====== EXCERPT PROVIDED ======
Brussels shames EU countries on tax fraud

27.06.12 @ 18:38

  1. By Andrew Rettman

BRUSSELS - A fresh report on tax fraud by the European Commission makes several EU countries look like villains in the €1-trillion-a-year racket.

  • Cyprus' shadow economy is worth 26 percent of its GDP (Photo: bundesbank.de)

Taxation commissioner Algirdas Semeta put forward the findings in Brussels on Wednesday (27 June) together with ideas on how to clamp down on the practice in future.

He noted that Austria is vetoing EU-level talks with Andorra, Monaco, San Marino and Switzerland on a new agreement to reveal the true owners of front companies and to make the tax havens hand over more data on EU citizens' deposits.
====== DATASET ENTRIES ======
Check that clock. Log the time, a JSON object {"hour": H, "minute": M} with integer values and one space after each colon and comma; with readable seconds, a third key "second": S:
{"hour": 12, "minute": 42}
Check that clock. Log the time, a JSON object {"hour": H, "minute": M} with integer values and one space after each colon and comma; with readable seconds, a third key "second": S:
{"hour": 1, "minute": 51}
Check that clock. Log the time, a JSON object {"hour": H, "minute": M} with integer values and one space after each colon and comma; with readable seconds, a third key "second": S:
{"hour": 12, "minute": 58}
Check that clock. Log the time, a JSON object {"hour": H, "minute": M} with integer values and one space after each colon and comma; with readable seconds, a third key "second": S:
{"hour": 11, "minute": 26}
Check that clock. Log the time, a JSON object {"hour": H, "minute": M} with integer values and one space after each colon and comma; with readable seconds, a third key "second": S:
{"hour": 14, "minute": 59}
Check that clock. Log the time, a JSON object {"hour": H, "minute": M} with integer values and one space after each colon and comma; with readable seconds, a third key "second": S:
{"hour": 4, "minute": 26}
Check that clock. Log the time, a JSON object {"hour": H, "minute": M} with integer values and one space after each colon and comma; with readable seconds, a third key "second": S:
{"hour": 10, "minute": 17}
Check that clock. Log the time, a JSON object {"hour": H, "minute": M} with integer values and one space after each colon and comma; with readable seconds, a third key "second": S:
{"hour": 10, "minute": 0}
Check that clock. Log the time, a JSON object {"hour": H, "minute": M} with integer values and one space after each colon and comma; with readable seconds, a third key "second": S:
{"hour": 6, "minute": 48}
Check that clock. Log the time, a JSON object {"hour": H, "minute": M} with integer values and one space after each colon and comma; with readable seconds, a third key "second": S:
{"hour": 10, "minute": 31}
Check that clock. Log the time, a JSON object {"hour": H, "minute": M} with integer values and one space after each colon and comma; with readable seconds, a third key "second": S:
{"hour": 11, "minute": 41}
======
• _TO BE DONE_
1. In the article on EU tax fraud, rewrite the part from "Taxation commissioner Algirdas" to "practice in future.", replacing "findings" with "results".
2. According to the article on EU tax fraud, which country is vetoing EU-level talks with Andorra, Monaco, San Marino and Switzerland?
3. Carry on the article on EU tax fraud from its last sentence.

• _WRITTEN RESPONSES_
1.
Taxation commissioner Algirdas Semeta put forward the results in Brussels on Wednesday (27 June) together with ideas on how to clamp down on the practice in future.

2. Austria.

3.
Cyprus, the incoming EU presidency, appeared on his list of countries which have been instructed by Brussels to implement existing laws properly.

The island, an offshore banking centre, also emerged as hosting one of the EU's most pervasive "shadow economies," worth 26 percent of Cypriot GDP (Bulgaria was the worst on over 30%).

Greece, the EU's biggest bailoutee so far, was said to host a black market worth 24 percent of its GDP.

The country's new shipping minister resigned on Tuesday when it came out he owns an offshore firm in violation of Greek law on public officials.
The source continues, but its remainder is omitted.